Вдруг Евгений Петрович почему-то лукаво посмотрел на них, повернулся к Доржу и старому знакомому шоферу Николаю Хазакову, что-то шепнул и, легко поднявшись с земли, поднял кружку дымящегося черного чаю:
— Забыли, черти! Ну и сотрудничков набрали в институт! Прошу встать.
Друзья виновато встали, но ничего не могли понять. Медведев торжественно произнес:
— Сегодня первое июля — День этнографа! За нашу науку! За друзей, шагающих сейчас к стойбищам, аулам, селениям и городам! За тех, кто идет к людям разного цвета кожи — к разноязыкому человеческому племени, чтобы утверждать свободу, равенство и братство всех народов!

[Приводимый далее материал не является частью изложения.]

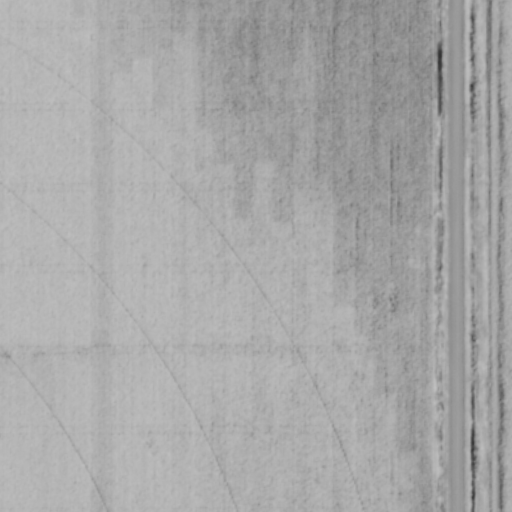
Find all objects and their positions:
road: (450, 256)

Церемонно чокнувшись походными кружками с чаем, друзья молча корили себя. Как же они забыли такой день?
Традиция отмечать День этнографа была молодой. Родилась она, как любил утверждать Скворцов, под влиянием археологов, отмечающих свой день несколько пятилетий. У этнографов не было даже своей песни. Однако они с полным правом в такой день пели «Грустную песню», родившуюся на раскопках древнего Хорезма:
Здесь когда-то город многолюдный
Привлекал гостей красой своей.
Во дворце порою арфы струны
Пели в тишине ночей.
Струны звонкие умолкли, лишь сова кричит во мгле,
От былого лишь обломки в старой выжженной земле…
Те, кто создал эту песню, те, кто копал Хорезм, прежде всего были сотрудниками Института этнографии!

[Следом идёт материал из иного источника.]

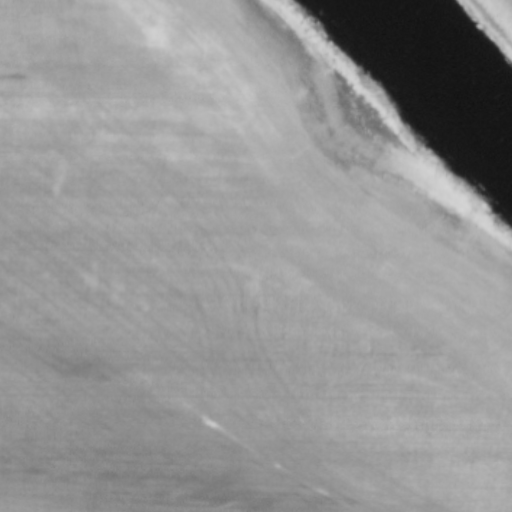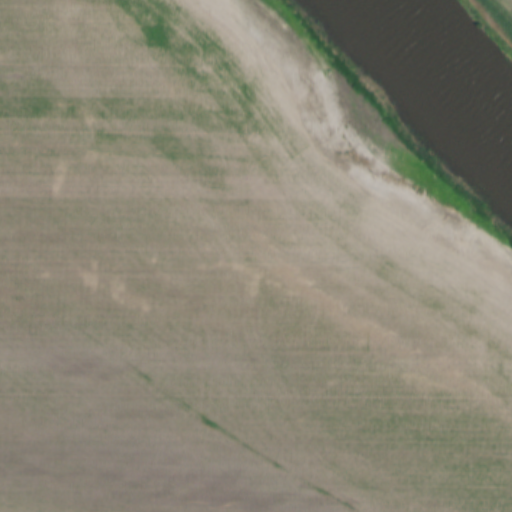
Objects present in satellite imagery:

— Я вас помиловал, — сказал Евгений: Петрович, — но помните: чтобы хороший обычай стал традицией, его надо соблюдать.
Медведев был, безусловно, в приподнятом настроении. Так с ним было всегда, когда ему удавалось вырваться в «поле» — в экспедицию. За его плечами тридцать лет исхоженных и изъезженных дорог по Алтаю и Южной Сибири вместе с охотниками и скотоводами. А у кого из тех, кто хоть однажды побывал в экспедиции, не защемит сердце в пресловутую пору летних отпусков, когда товарищи укладывают походное снаряжение и отправляются в места, не слишком оборудованные для отдыха? Бархатные сезоны этнографы, как правило, проводят среди снежной пурги или в кишащей гнусом тайге и тундре. Первого июля, когда, говорят, в Крыму еще «жить можно», в тайге пробуждается комар и жить становится невыносимо! И все-таки там живут и работают люди, а этнографы всегда бывают с людьми. Позавидуйте этнографам! Никто из них еще не получал путевку в бархатный сезон к Черному морю — они не жалуются. Может быть, им, уставшим от холода и едкого дымокура, чуть-чуть обидно, что они не у Черного моря. Однако поверьте мне: даже прикованный к постели какой-нибудь хворобой в летние дни, этнограф будет грезить не Черноморским побережьем, а степными и таежными тропами. День этнографа не отмечен красным в календаре. Да на все профессии просто не хватает дней в году! Особых почестей не требуется. Единственная просьба: сходите на почту и своего друга-этнографа поздравьте первого июля. Он будет рад. Просто поздравьте! Подарков не надо!